Trecho da página —
□ □ □ □ □

As mulheres trans são mulheres. Mesmo que toda esta turba vomite agora o seu ódio e tente apagar esta comunidade — a mais explorada e perseguida — se não os detivermos amanhã, não ficarão satisfeitos. Porque agora é sobre direitos trans, mas vão avançar até tentarem acabar com os direitos de toda a comunidade queer, e depois contra pessoas racializadas e migrantes, contra as feministas combativas e as mulheres trabalhadoras, contra a classe trabalhadora como um todo. Como demonstram com o seu racismo institucional e a mais rançosa islamofobia, tentando justificá-la com uma suposta libertação das mulheres muçulmanas.

É por isso que a organização e a resposta nas ruas são decisivas. Não demorou muito para que isso acontecesse. No dia 19 de abril tivemos grandes manifestações nas principais cidades do Reino Unido em defesa dos direitos das mulheres trans. Em Londres, milhares de pessoas, juntamente com ativistas, sindicatos e organizações queer, reuniram-se em torno do Parlamento para realizar uma marcha de emergência. Além disso, foram organizados diferentes protestos com milhares de pessoas nas ruas de cidades como Brighton, Manchester e Edimburgo.

□ □ □ □ □

Teste de compreensão —
(1) Liste todas as cidades do Reino Unido que o texto sobre os direitos das mulheres trans cita como lugar de protestos.
(2) Segundo o texto sobre os direitos das mulheres trans, em que dia houve grandes manifestações nas principais cidades do Reino Unido?
(3) Continue o texto sobre os protestos em defesa das mulheres trans a partir da última frase.

(Dados coletados)
□ □ □ □ □

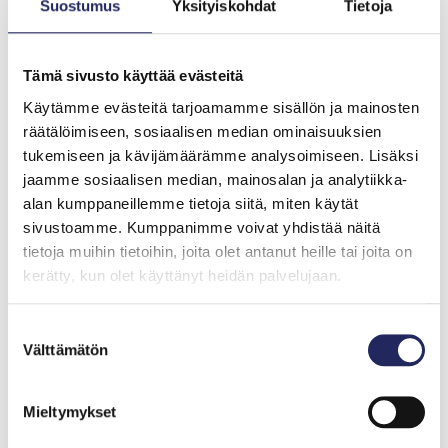
Suostumus
Yksityiskohdat
Tietoja
John Nurmisen Säätiön
Tämä sivusto käyttää evästeitä
vaaliteemat
Käytämme evästeitä tarjoamamme sisällön ja mainosten
räätälöimiseen, sosiaalisen median ominaisuuksien
tukemiseen ja kävijämäärämme analysoimiseen. Lisäksi
1. Turvataan Itämeren
jaamme sosiaalisen median, mainosalan ja analytiikka-
pinnanalainen monimuotoisuus
alan kumppaneillemme tietoja siitä, miten käytät
suojelemalla ja ennallistamalla
sivustoamme. Kumppanimme voivat yhdistää näitä
tietoja muihin tietoihin, joita olet antanut heille tai joita on
kerätty, kun olet käyttänyt heidän palvelujaan.
2. Ilmastonmuutos uhkaa myös
Suostumuksen
Itämerta – EU irti fossiilisista
Välttämätön
valinta
polttoaineista
Mieltymykset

□ □ □ □ □

Respostas numeradas —
(1) Londres, Brighton, Manchester e Edimburgo.

(2) No dia 19 de abril.

(3)
Nenhuma definição legal ou decisão judicial pode abordar as condições materiais opressivas que as pessoas trans enfrentam. É por isso que esta luta deve ser travada com métodos e reivindicações de classe. A luta contra todas as formas de opressão, inclusive a enfrentada pelas pessoas trans, deve ser uma luta para transformar a sociedade. Só assim poderemos acabar com todos os horrores e a barbárie do capitalismo e criar um mundo livre de opressão e exploração, onde possamos ser o que somos.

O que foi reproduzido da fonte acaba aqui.